Managing your personal and household finances

There is an interesting article in The New York Times by John Leland entitled "Couple Learn the High Price of Easy Credit" which highlights a number of personal and household finance issues. Although nominally an attempt to blame it all on "easy credit", it ends up demonstrating, at least to me, that easy credit is not the whole problem or even the heart of the problem, but rather that the lack of planning and discipline is the root of most personal and household finance issues.

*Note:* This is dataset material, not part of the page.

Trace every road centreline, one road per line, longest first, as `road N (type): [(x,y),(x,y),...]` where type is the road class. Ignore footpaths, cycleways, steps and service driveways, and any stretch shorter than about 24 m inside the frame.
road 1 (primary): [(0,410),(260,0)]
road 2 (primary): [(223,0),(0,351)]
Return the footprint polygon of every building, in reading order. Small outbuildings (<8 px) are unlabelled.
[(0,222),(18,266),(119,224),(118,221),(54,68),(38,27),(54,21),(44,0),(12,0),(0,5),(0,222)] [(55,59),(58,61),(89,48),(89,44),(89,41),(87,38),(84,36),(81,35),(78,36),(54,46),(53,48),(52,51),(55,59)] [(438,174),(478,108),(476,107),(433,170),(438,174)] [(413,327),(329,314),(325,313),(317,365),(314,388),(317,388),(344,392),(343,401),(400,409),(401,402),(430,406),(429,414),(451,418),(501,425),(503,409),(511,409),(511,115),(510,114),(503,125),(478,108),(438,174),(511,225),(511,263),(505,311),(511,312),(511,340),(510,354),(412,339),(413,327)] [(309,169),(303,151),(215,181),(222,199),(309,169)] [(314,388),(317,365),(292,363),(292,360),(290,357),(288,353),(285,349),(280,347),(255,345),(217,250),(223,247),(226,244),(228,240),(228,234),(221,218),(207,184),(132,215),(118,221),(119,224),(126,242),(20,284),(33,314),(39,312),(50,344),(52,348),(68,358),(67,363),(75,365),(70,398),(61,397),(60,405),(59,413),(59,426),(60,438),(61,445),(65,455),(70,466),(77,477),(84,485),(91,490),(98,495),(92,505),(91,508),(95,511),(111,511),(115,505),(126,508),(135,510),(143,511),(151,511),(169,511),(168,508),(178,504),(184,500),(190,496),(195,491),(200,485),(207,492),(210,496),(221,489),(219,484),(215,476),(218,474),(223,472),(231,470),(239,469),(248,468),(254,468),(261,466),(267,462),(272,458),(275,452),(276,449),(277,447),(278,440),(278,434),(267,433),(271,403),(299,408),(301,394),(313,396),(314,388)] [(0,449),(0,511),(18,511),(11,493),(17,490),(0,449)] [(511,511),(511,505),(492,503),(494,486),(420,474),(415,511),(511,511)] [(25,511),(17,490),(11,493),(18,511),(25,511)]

Read the article for yourself, but it caused me to appreciate the critical importance of some key personal finance principles:

  • Have a budget, for all income and expenses, for the coming year. Know where every dollar of expense can reasonably be expected to go, and where every dollar will come from to pay for those expenses.
  • Never wait for a "bill" before deciding how an expense will be paid.
  • Respect your financial obligations. Maintain that budget and have an organized file box (one per year) with a manila folder for each account or activity that even vaguely has a dollar sign associated with it.
  • Ruthlessly pay your bills on time as if it were a religion in which you were a zealous true-believer. Resolve to pay them early if you have trouble with procrastination.
  • Keep your budget in a simple computer spreadsheet. Nothing fancy, but easy to access, easy to update, and easy to read.
  • Log every expense as it is incurred in a computer spreadsheet, whether it be a check written, a credit card charge, a bill paid, etc. There should be no surprises when the "bills" finally arrive because you will have it all planned out in your budget and expense logs.
  • Keep a computer spreadsheet for your checking account and update it at least twice a week for both income and expenses so that you always know how close to the edge you might be.
  • Set aside a non-negotiable time allowance each week, if not twice a week, for reviewing your personal finances.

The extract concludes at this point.